_Exercise_: Rewrite the lines from the start of the rows through the line containing "-0.129340, 0.990985, 0.393920]]", inclusive, replacing "camera one" with "the first camera" and keeping everything else unchanged. Leave the pictures out of your answer.

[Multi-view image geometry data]
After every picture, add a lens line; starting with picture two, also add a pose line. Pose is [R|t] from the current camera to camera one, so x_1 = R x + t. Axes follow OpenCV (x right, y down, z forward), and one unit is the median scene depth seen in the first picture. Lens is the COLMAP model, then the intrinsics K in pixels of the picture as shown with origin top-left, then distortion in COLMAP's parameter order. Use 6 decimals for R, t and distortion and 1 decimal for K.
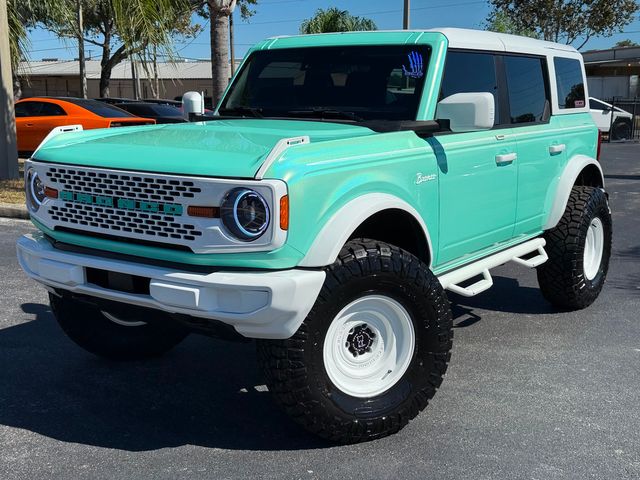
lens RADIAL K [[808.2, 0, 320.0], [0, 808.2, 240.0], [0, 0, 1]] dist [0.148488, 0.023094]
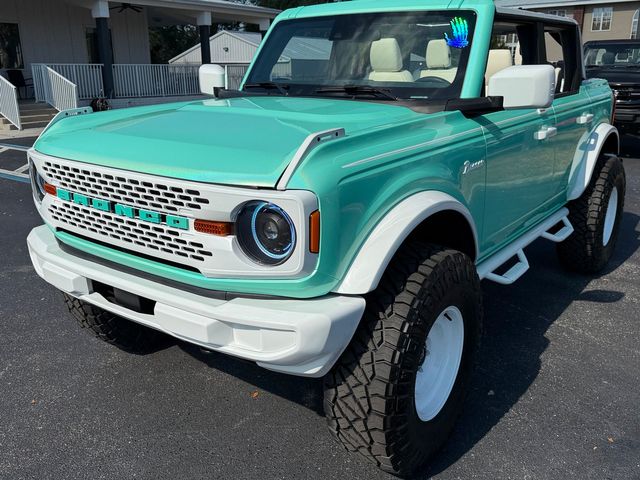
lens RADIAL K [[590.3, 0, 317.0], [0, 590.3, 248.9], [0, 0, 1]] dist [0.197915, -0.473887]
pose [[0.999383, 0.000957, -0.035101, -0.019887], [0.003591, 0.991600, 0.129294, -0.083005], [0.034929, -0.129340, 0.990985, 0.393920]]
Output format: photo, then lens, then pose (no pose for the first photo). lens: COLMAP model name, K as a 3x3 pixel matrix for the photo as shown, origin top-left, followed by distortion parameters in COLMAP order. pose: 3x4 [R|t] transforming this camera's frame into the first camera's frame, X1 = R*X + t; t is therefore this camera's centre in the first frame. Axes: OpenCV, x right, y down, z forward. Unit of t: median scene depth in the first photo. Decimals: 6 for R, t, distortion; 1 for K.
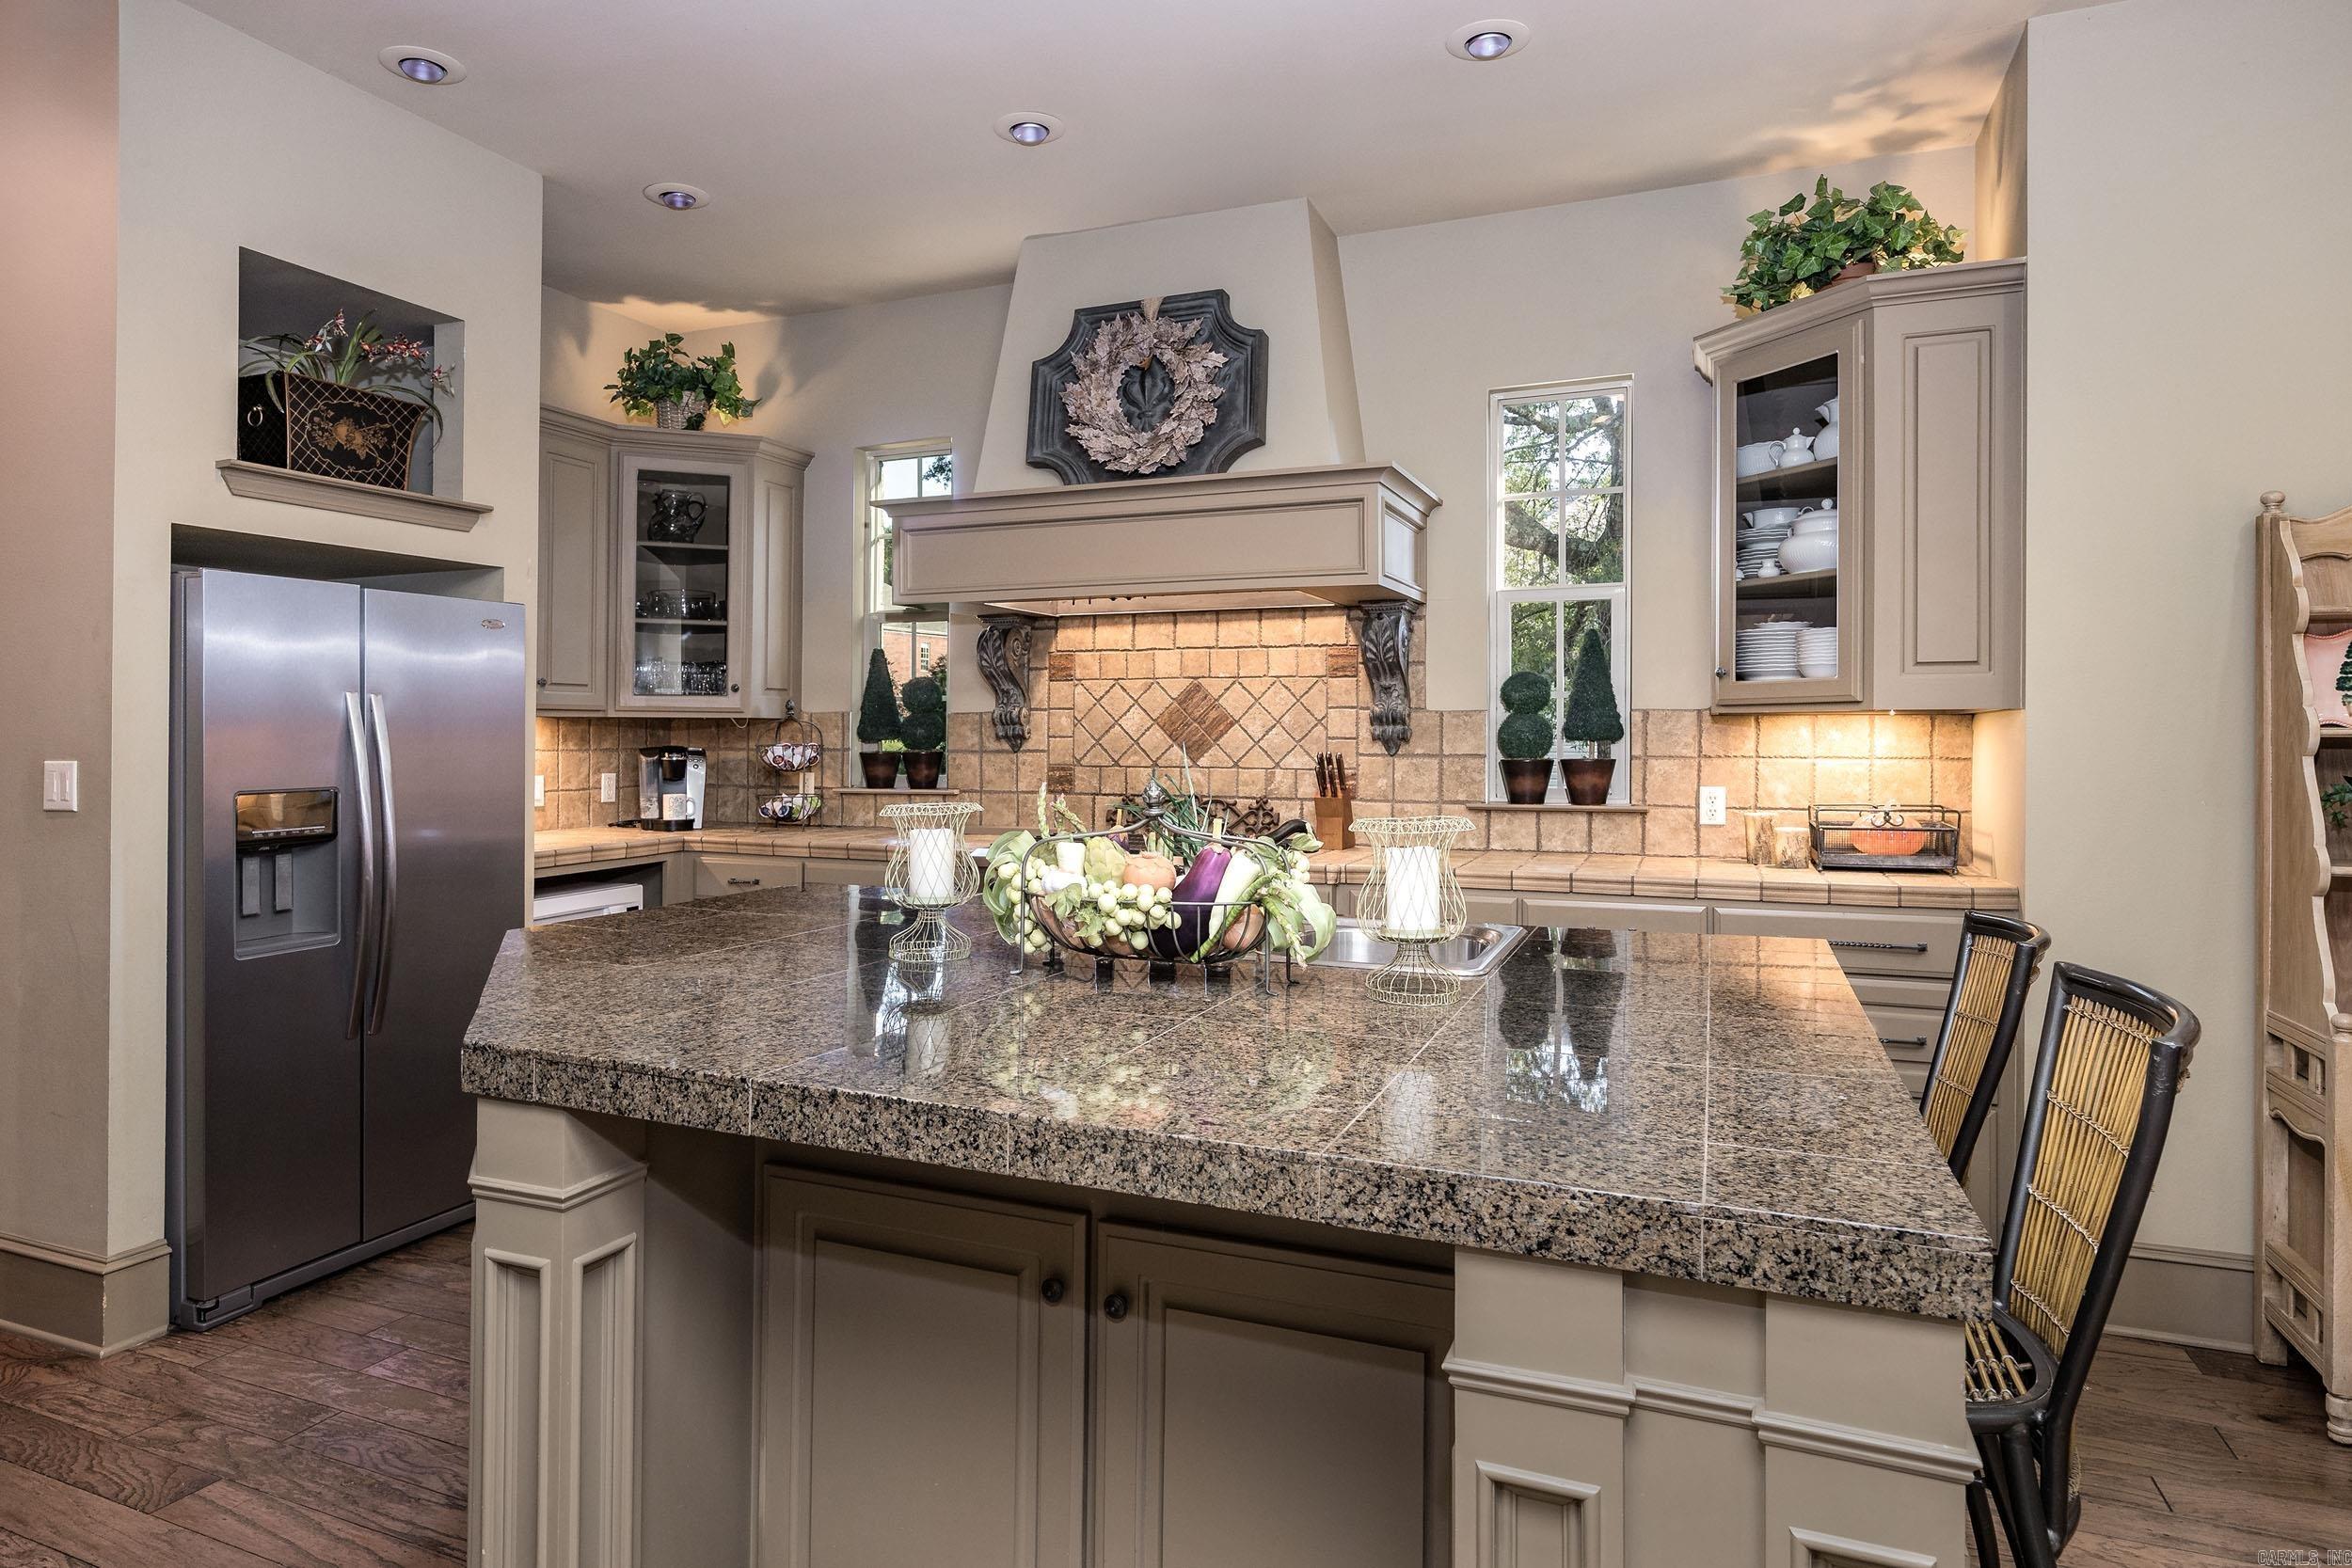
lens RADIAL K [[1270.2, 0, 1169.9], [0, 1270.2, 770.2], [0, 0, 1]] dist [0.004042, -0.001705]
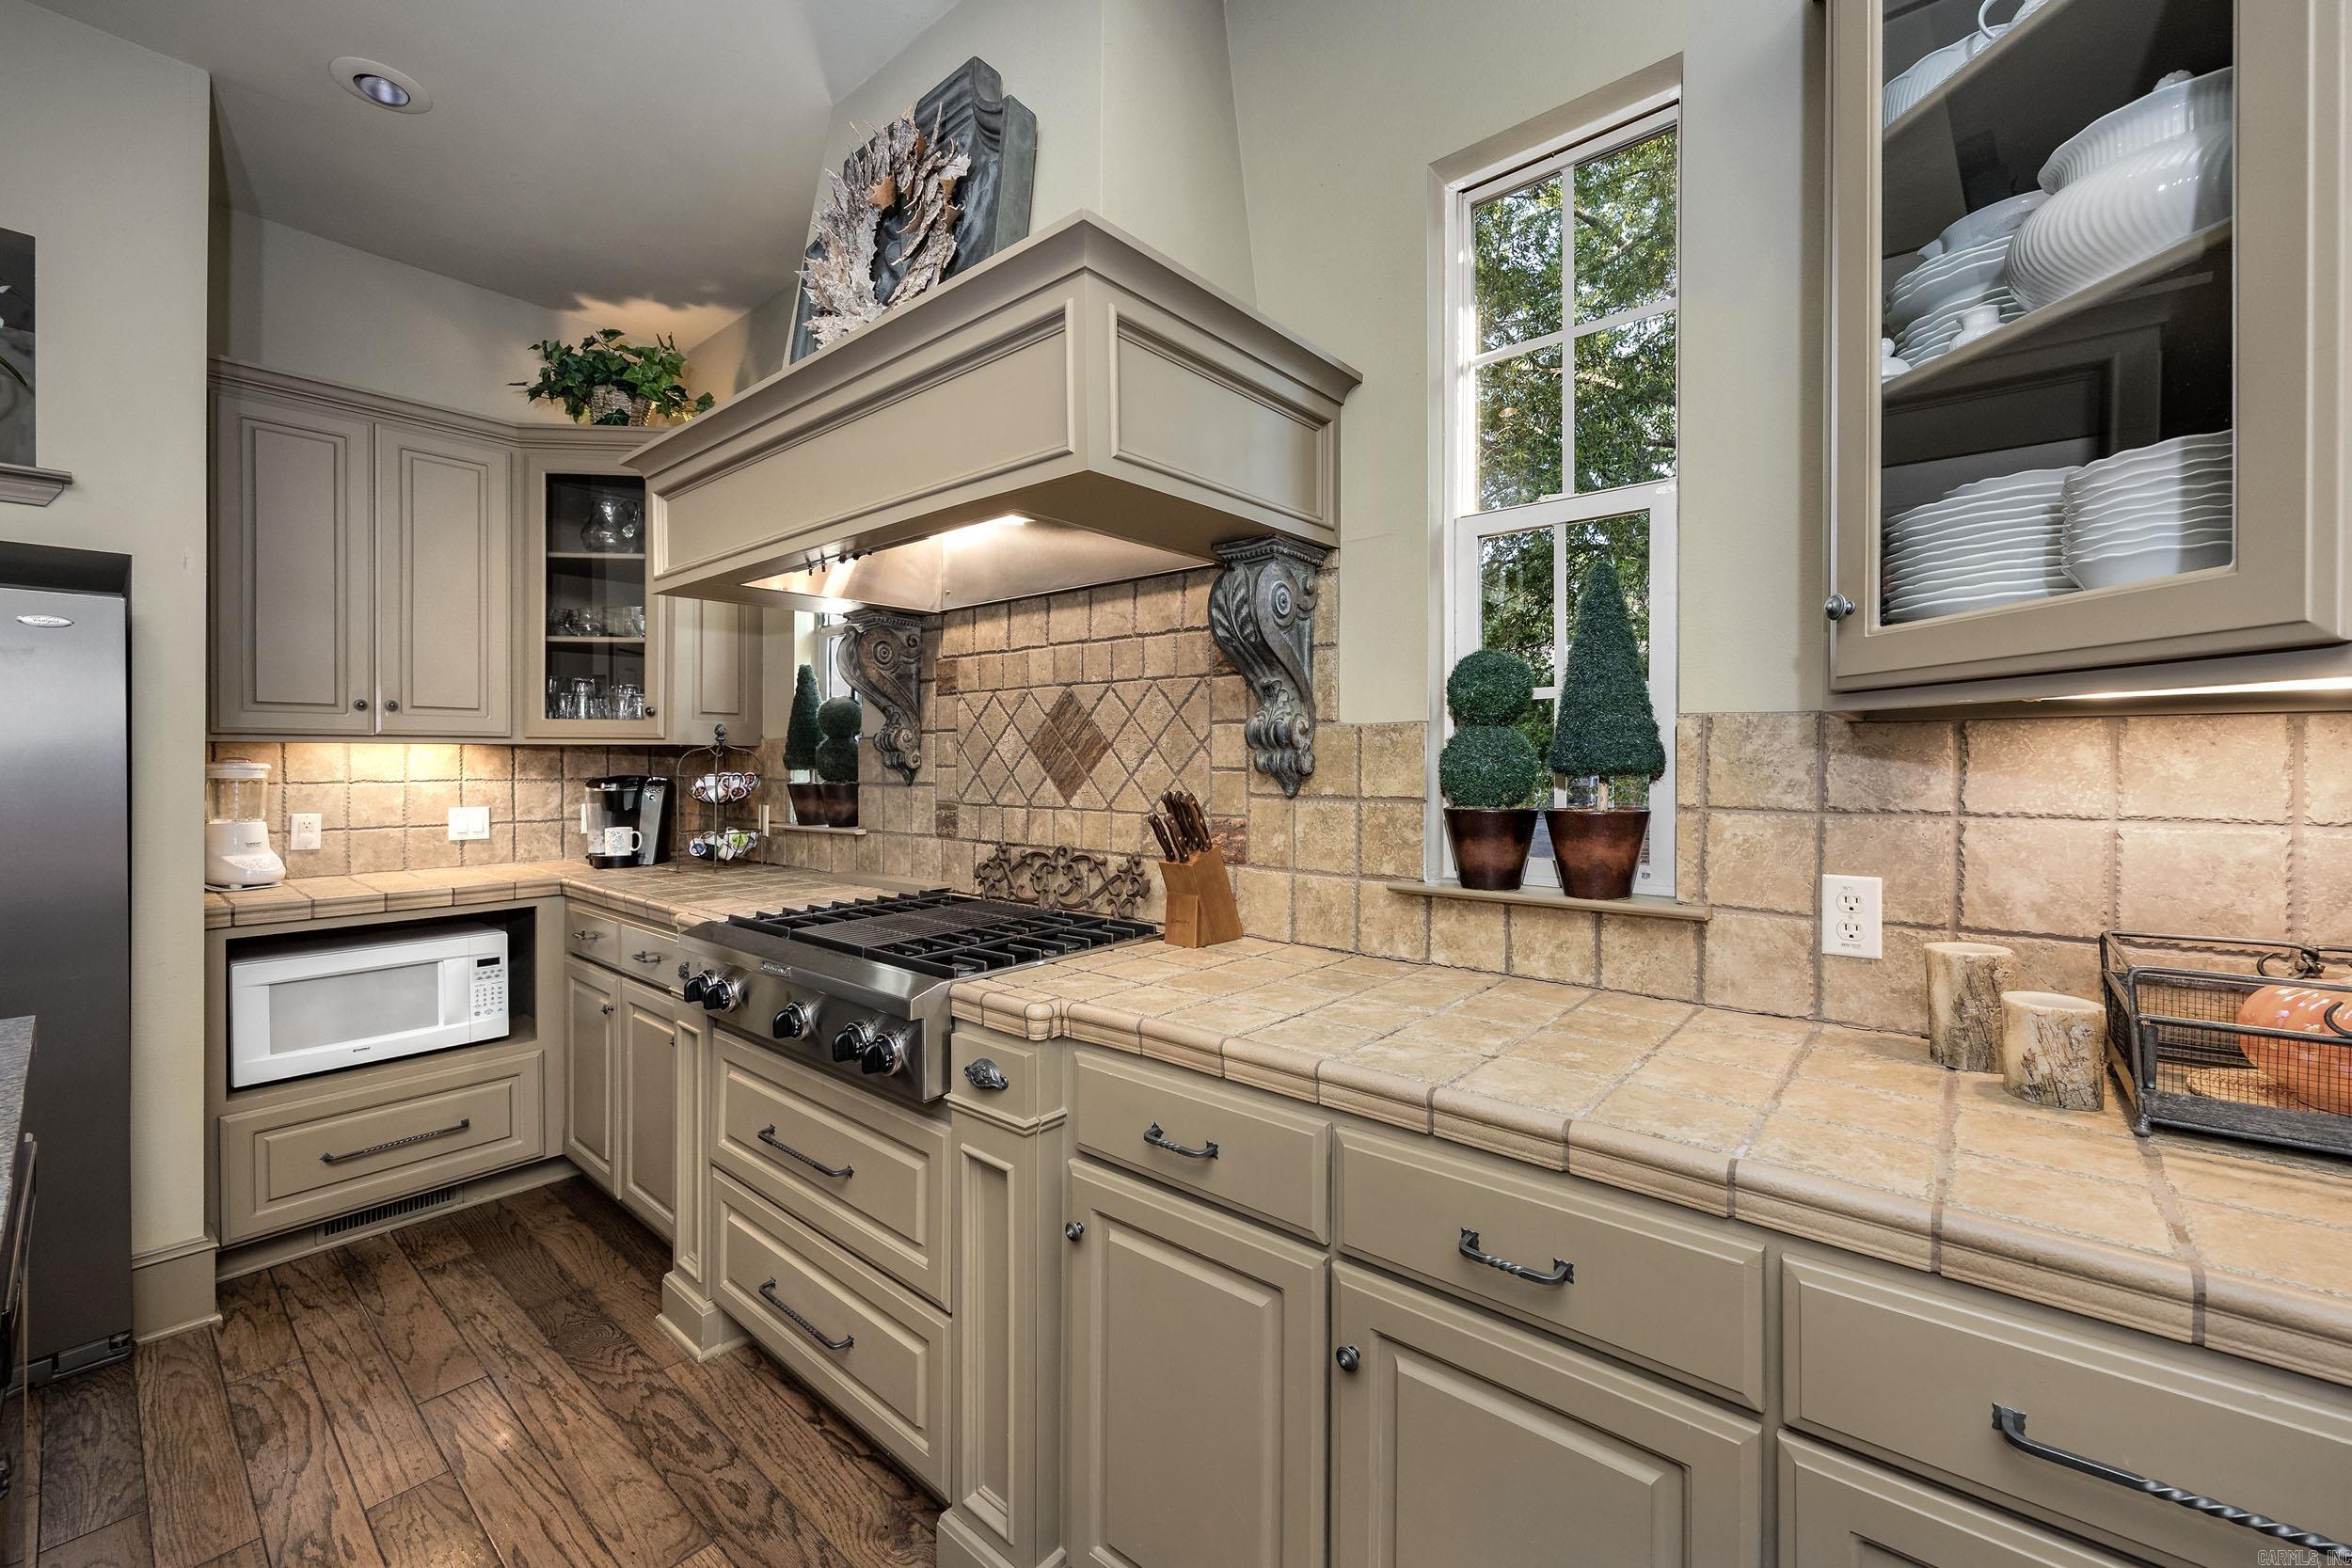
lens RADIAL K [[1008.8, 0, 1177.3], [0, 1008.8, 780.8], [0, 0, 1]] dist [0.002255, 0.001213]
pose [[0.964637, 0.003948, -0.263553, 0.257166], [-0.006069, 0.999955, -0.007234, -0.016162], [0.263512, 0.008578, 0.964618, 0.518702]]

_Answer to the exercise_:
After every picture, add a lens line; starting with picture two, also add a pose line. Pose is [R|t] from the current camera to the first camera, so x_1 = R x + t. Axes follow OpenCV (x right, y down, z forward), and one unit is the median scene depth seen in the first picture. Lens is the COLMAP model, then the intrinsics K in pixels of the picture as shown with origin top-left, then distortion in COLMAP's parameter order. Use 6 decimals for R, t and distortion and 1 decimal for K.
lens RADIAL K [[808.2, 0, 320.0], [0, 808.2, 240.0], [0, 0, 1]] dist [0.148488, 0.023094]
lens RADIAL K [[590.3, 0, 317.0], [0, 590.3, 248.9], [0, 0, 1]] dist [0.197915, -0.473887]
pose [[0.999383, 0.000957, -0.035101, -0.019887], [0.003591, 0.991600, 0.129294, -0.083005], [0.034929, -0.129340, 0.990985, 0.393920]]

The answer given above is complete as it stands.